==== Input ====

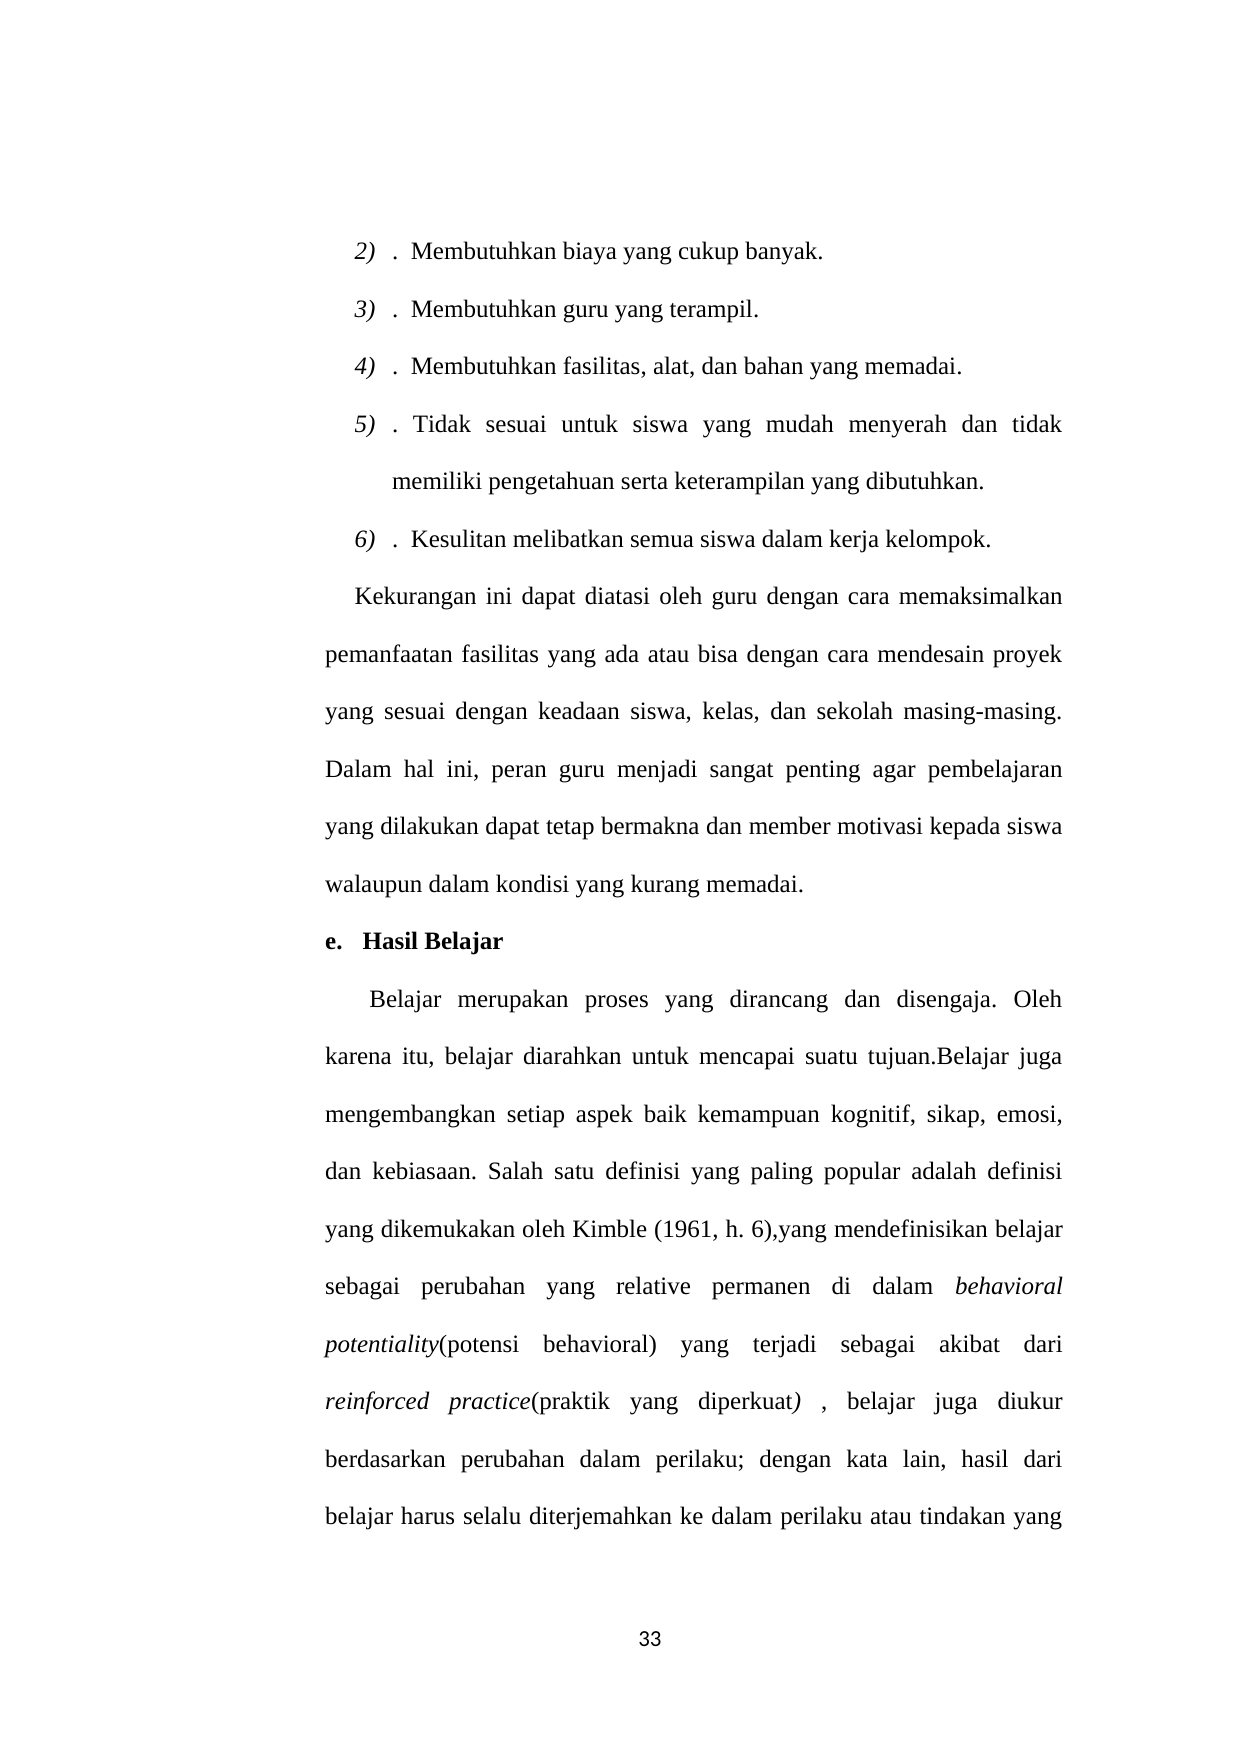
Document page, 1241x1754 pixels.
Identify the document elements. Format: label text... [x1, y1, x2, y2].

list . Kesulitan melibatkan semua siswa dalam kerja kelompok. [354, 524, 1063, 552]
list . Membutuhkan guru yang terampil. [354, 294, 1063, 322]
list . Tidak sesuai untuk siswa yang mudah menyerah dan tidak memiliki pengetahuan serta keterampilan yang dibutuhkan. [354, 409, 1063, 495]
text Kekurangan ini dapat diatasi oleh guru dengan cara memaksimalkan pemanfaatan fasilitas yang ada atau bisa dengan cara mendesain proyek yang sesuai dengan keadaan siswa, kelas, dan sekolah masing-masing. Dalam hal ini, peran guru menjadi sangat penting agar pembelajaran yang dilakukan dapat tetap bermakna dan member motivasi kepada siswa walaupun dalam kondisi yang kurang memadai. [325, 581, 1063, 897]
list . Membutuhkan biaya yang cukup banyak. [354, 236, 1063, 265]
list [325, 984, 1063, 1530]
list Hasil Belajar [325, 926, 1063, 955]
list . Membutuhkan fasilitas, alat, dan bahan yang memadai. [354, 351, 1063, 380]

====

What is being asked – Restate the entries verbatim, without pictures.

Exercise answer –
Document page, 1241x1754 pixels.
Identify the document elements. Format: label text... [x1, y1, x2, y2].

list . Kesulitan melibatkan semua siswa dalam kerja kelompok. [354, 524, 1063, 552]
list . Membutuhkan guru yang terampil. [354, 294, 1063, 322]
list . Tidak sesuai untuk siswa yang mudah menyerah dan tidak memiliki pengetahuan serta keterampilan yang dibutuhkan. [354, 409, 1063, 495]
text Kekurangan ini dapat diatasi oleh guru dengan cara memaksimalkan pemanfaatan fasilitas yang ada atau bisa dengan cara mendesain proyek yang sesuai dengan keadaan siswa, kelas, dan sekolah masing-masing. Dalam hal ini, peran guru menjadi sangat penting agar pembelajaran yang dilakukan dapat tetap bermakna dan member motivasi kepada siswa walaupun dalam kondisi yang kurang memadai. [325, 581, 1063, 897]
list . Membutuhkan biaya yang cukup banyak. [354, 236, 1063, 265]
list [325, 984, 1063, 1530]
list Hasil Belajar [325, 926, 1063, 955]
list . Membutuhkan fasilitas, alat, dan bahan yang memadai. [354, 351, 1063, 380]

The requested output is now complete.